(Aim of the task): Could you copy exactly the lines from the one containing "fx_px: 3949" through the last line of the records below, and nothing else?

(Data records):

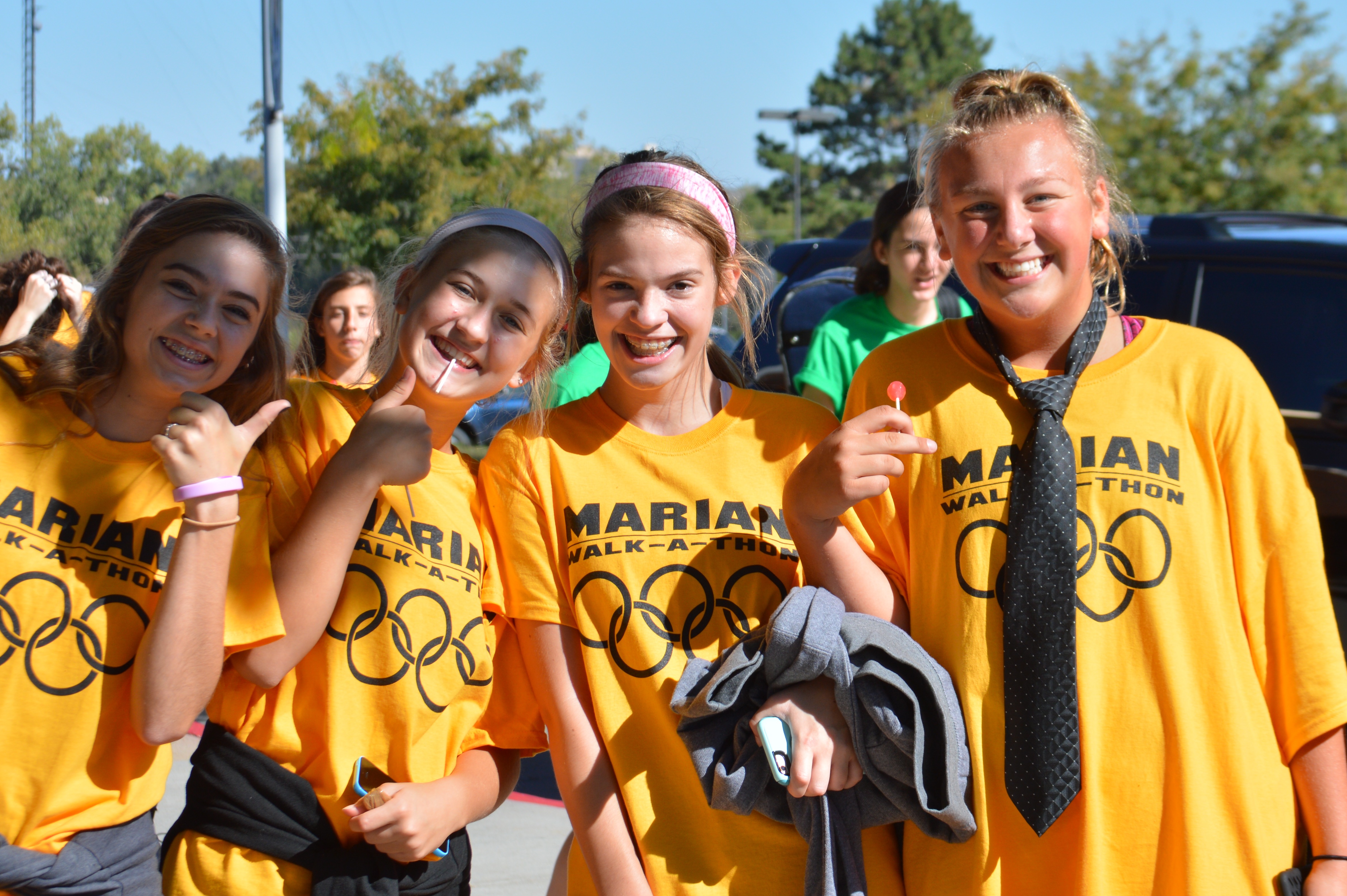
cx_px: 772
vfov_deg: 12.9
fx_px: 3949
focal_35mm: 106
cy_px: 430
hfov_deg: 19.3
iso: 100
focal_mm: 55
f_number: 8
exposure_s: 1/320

(Answer space):
fx_px: 3949
focal_35mm: 106
cy_px: 430
hfov_deg: 19.3
iso: 100
focal_mm: 55
f_number: 8
exposure_s: 1/320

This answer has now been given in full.